**EXERCISE DIRECTIONS:** From the listing below, copy only the lines running from the line that contains "## Publishing" to the line that contains "### Local Distribution", both included.
• • •
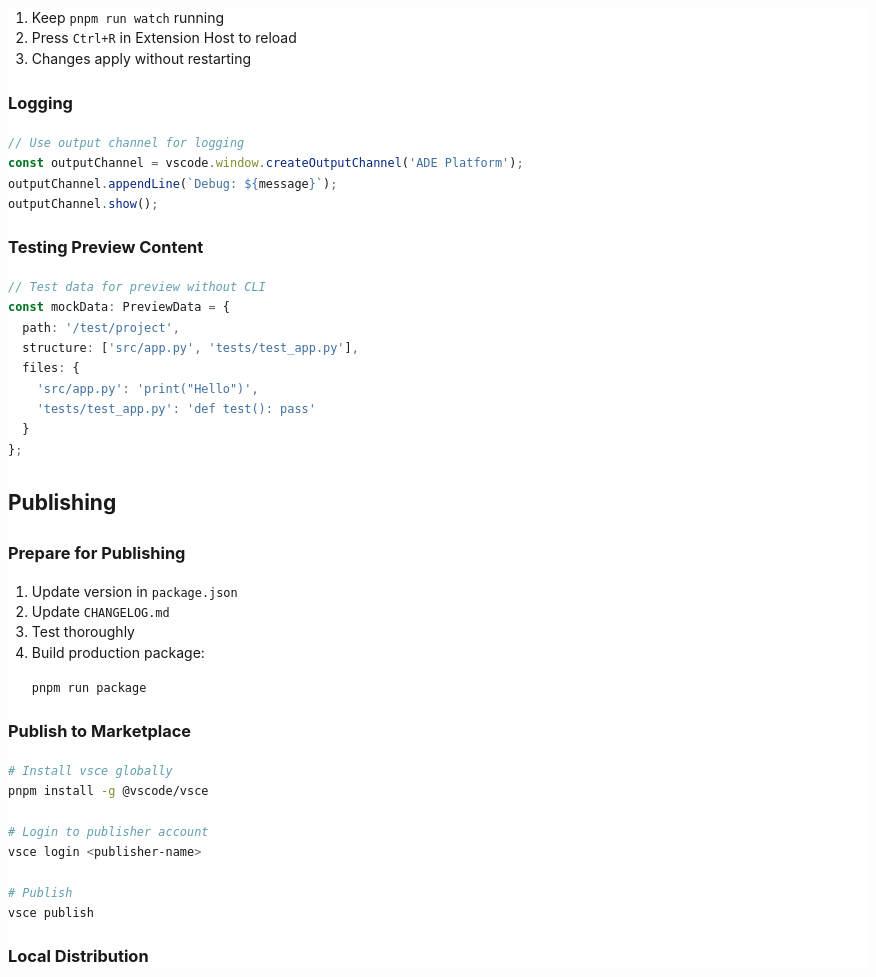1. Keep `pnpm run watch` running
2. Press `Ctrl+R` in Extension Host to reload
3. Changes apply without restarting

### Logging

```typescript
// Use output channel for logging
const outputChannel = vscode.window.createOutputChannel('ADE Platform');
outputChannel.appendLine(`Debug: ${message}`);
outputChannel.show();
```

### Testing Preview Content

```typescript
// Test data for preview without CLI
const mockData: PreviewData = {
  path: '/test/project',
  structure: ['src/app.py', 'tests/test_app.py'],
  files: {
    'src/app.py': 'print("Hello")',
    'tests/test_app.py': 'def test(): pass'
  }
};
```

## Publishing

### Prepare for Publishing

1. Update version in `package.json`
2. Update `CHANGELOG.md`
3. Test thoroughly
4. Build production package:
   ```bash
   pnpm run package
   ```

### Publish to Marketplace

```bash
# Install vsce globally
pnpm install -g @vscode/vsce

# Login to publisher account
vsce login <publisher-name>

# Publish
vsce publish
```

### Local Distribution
• • •
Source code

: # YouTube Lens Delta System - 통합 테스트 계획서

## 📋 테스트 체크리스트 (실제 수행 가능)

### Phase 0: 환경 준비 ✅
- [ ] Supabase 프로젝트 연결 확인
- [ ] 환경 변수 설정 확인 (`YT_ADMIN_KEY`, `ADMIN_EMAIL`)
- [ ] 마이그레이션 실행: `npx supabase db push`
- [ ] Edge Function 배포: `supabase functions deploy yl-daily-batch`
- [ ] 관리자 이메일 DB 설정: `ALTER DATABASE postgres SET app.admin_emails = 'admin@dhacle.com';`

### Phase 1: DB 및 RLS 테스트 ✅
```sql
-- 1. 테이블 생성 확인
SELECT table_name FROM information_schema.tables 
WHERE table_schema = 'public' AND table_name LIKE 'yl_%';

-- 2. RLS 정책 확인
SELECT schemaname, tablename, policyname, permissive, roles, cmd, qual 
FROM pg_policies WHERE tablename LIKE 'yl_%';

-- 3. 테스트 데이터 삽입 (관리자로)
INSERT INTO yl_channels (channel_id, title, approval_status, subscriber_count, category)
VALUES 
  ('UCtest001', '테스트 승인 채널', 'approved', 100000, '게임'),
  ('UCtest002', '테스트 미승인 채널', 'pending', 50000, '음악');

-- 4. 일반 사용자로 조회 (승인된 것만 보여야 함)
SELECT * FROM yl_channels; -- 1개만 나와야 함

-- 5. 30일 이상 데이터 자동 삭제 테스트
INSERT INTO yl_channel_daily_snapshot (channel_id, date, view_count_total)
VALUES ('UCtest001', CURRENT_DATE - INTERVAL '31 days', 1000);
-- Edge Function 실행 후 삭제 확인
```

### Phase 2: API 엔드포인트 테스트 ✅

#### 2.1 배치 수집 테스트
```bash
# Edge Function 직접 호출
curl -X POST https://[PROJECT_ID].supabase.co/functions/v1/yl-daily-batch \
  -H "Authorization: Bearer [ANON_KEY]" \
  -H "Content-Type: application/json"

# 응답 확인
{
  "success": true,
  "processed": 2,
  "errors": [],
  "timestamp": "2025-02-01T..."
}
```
• • •
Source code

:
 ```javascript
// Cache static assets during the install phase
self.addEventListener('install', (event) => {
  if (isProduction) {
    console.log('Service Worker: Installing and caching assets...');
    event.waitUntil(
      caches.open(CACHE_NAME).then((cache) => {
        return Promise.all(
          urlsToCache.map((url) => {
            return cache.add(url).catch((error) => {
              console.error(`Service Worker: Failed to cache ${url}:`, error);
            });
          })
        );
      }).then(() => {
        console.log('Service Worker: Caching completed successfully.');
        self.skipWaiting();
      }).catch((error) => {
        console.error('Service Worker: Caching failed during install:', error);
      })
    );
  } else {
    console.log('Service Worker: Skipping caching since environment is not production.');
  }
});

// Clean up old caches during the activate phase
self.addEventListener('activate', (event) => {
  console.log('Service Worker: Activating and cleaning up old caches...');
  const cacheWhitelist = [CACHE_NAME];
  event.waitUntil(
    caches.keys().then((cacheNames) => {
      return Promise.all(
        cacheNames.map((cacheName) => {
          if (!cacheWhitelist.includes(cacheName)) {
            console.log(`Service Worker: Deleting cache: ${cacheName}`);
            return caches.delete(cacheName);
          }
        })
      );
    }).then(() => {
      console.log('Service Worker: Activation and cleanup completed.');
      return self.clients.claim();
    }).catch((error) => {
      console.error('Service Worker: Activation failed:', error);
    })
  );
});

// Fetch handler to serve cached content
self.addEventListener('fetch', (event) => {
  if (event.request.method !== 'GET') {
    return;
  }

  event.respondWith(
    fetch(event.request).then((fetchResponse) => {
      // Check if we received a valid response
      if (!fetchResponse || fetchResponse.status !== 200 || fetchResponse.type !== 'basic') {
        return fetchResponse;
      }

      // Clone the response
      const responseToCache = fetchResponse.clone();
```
• • •
**SOLUTION BELOW:**
## Publishing

### Prepare for Publishing

1. Update version in `package.json`
2. Update `CHANGELOG.md`
3. Test thoroughly
4. Build production package:
   ```bash
   pnpm run package
   ```

### Publish to Marketplace

```bash
# Install vsce globally
pnpm install -g @vscode/vsce

# Login to publisher account
vsce login <publisher-name>

# Publish
vsce publish
```

### Local Distribution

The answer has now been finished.